Lehrbuchabbildungen oft falsch
Wie lückenhaft und in wesentlichen Aspekten rundweg falsch das Wissen über den Bewegungsapparat der Hunde bis dato war, zeigen zahlreiche Skelettdarstellungen und -präparate von Hunden, wie sie in vielen Lehrbüchern und Museen bis heute zu sehen sind: Diese positionieren Hüft- und Schultergelenk der Tiere auf gleicher Höhe. „Dies setzt aber voraus, dass sich diese beiden Gelenke entsprechen und die Drehpunkte bei der Bewegung sind – ein Irrtum, wie wir jetzt anhand unserer Analysen nachweisen können“, macht Fischer deutlich.
Demnach haben sich im Laufe der Evolution aus den – zunächst aus je zwei Segmenten bestehenden – Beinen Gliedmaßen mit je drei Segmenten entwickelt. „So kommt bei den Vorderbeinen das Schulterblatt als körpernahes Segment hinzu. Während bei den Hinterbeinen der Mittelfuß umgebaut wurde“, so Evolutionsbiologe Fischer. Das hat zur Folge, dass sich nun nicht mehr Oberschenkel und Oberarm beziehungsweise Unterschenkel und Unterarm in ihrer Bewegung entsprechen, sondern Schulterblatt und Oberschenkel, Oberarm und Unterschenkel und Unterarm und Mittelfuß.
Der Drehpunkt der Vorderbeine ist das Schulterblatt, das nur über die Muskulatur mit dem Skelett verbunden ist. Das eigentliche Schultergelenk bleibt bei der Fortbewegung der Hunde dagegen nahezu unbeweglich. „Diese Erkenntnisse werden die akademische Lehre verändern“, ist Fischer überzeugt.

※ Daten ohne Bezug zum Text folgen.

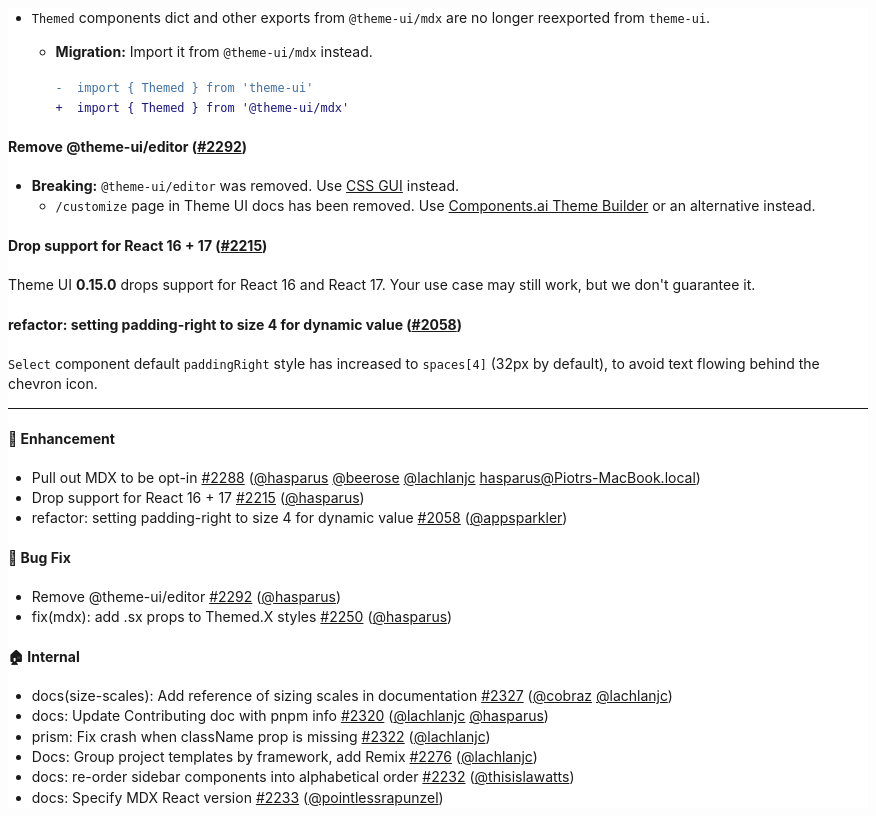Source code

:      
 
- `Themed` components dict and other exports from `@theme-ui/mdx` are no longer reexported from `theme-ui`.
  - **Migration:** Import it from `@theme-ui/mdx` instead.
   
     ```diff
     -  import { Themed } from 'theme-ui'
     +  import { Themed } from '@theme-ui/mdx'
     ```

#### Remove @theme-ui/editor ([#2292](https://github.com/system-ui/theme-ui/pull/2292))

- **Breaking:** `@theme-ui/editor` was removed. Use [CSS GUI](https://components.ai/css-gui/properties) instead.
  - `/customize` page in Theme UI docs has been removed. Use [Components.ai Theme Builder](https://components.ai/theme) or an alternative instead.

#### Drop support for React 16 + 17 ([#2215](https://github.com/system-ui/theme-ui/pull/2215))

Theme UI **0.15.0** drops support for React 16 and React 17. Your use case may still work, but we don't guarantee it.

#### refactor: setting padding-right to size 4 for dynamic value ([#2058](https://github.com/system-ui/theme-ui/pull/2058))

`Select` component default `paddingRight` style has increased to `spaces[4]` (32px by default), to avoid text flowing behind the chevron icon.

---

#### 🚀 Enhancement

- Pull out MDX to be opt-in [#2288](https://github.com/system-ui/theme-ui/pull/2288) ([@hasparus](https://github.com/hasparus) [@beerose](https://github.com/beerose) [@lachlanjc](https://github.com/lachlanjc) hasparus@Piotrs-MacBook.local)
- Drop support for React 16 + 17 [#2215](https://github.com/system-ui/theme-ui/pull/2215) ([@hasparus](https://github.com/hasparus))
- refactor: setting padding-right to size 4 for dynamic value [#2058](https://github.com/system-ui/theme-ui/pull/2058) ([@appsparkler](https://github.com/appsparkler))

#### 🐛 Bug Fix

- Remove @theme-ui/editor [#2292](https://github.com/system-ui/theme-ui/pull/2292) ([@hasparus](https://github.com/hasparus))
- fix(mdx): add .sx props to Themed.X styles [#2250](https://github.com/system-ui/theme-ui/pull/2250) ([@hasparus](https://github.com/hasparus))

#### 🏠 Internal

- docs(size-scales): Add reference of sizing scales in documentation [#2327](https://github.com/system-ui/theme-ui/pull/2327) ([@cobraz](https://github.com/cobraz) [@lachlanjc](https://github.com/lachlanjc))
- docs: Update Contributing doc with pnpm info [#2320](https://github.com/system-ui/theme-ui/pull/2320) ([@lachlanjc](https://github.com/lachlanjc) [@hasparus](https://github.com/hasparus))
- prism: Fix crash when className prop is missing [#2322](https://github.com/system-ui/theme-ui/pull/2322) ([@lachlanjc](https://github.com/lachlanjc))
- Docs: Group project templates by framework, add Remix [#2276](https://github.com/system-ui/theme-ui/pull/2276) ([@lachlanjc](https://github.com/lachlanjc))
- docs: re-order sidebar components into alphabetical order [#2232](https://github.com/system-ui/theme-ui/pull/2232) ([@thisislawatts](https://github.com/thisislawatts))
- docs:  Specify MDX React version [#2233](https://github.com/system-ui/theme-ui/pull/2233) ([@pointlessrapunzel](https://github.com/pointlessrapunzel))
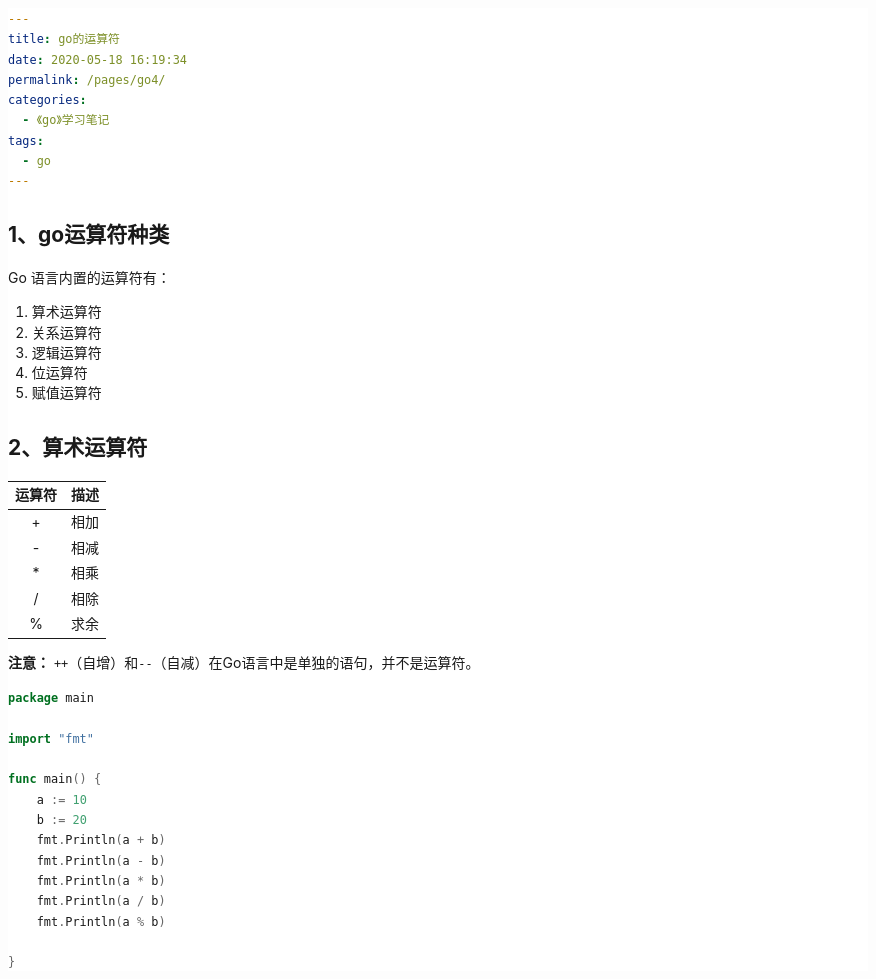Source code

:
```yaml
---
title: go的运算符
date: 2020-05-18 16:19:34
permalink: /pages/go4/
categories:
  - 《go》学习笔记
tags:
  - go
---
```










## 1、go运算符种类

Go 语言内置的运算符有：

1. 算术运算符
2. 关系运算符
3. 逻辑运算符
4. 位运算符
5. 赋值运算符

## 2、算术运算符

| 运算符 | 描述 |
| :----: | :--: |
|   +    | 相加 |
|   -    | 相减 |
|   *    | 相乘 |
|   /    | 相除 |
|   %    | 求余 |

**注意：** `++`（自增）和`--`（自减）在Go语言中是单独的语句，并不是运算符。

```go
package main

import "fmt"

func main() {
	a := 10
	b := 20
	fmt.Println(a + b)
	fmt.Println(a - b)
	fmt.Println(a * b)
	fmt.Println(a / b)
	fmt.Println(a % b)

}
```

Proportionen der Vorderbeine bei allen Rassen gleich
Eine weitere überraschende Erkenntnis liefert die Jenaer Studie zur Hundefortbewegung hinsichtlich der Proportionen der Vorderbeine der untersuchten Hunderassen. Diese erwiesen sich bei allen Rassen als nahezu identisch. „Zwar ist klar, dass etwa der Oberarm eines Schnauzers kürzer ist als der einer Dogge“, so Fischer. Bezogen auf die Gesamtlänge des Vorderbeines beträgt dessen Länge aber immer exakt 27 Prozent. Die relative Länge des Schulterblattes variiert dagegen zwischen 24 und 34 Prozent. „Bei kurzbeinigen Hunden ist das Schulterblatt relativ lang, bei Windhunden relativ kurz. Aber der Oberarm bleibt immer gleich lang.“
Dem „Röntgenblick“ verdanken die Zoologen außerdem die Entdeckung, dass sich Schulterblatt und Unterarm bzw. Oberschenkel und Mittelfuß parallel – wie gekoppelt – bewegen. „Steht etwa der Unterarm vertikal, dann tut das auch das Schulterblatt“, erläutert der Jenaer Wissenschaftler. Dieses
Prinzip eines „Pantographenbeines“ sei in seinem Bewegungsablauf hochgradig von der Länge des dazwischenliegenden Segmentes abhängig. „Und das ist der Oberarm, der bei allen Hunden exakt gleich lang ist.“ Daraus lasse sich schlussfolgern, dass alle Hunde, egal ob zwei oder 80 Kilogramm schwer, sehr ähnlich laufen.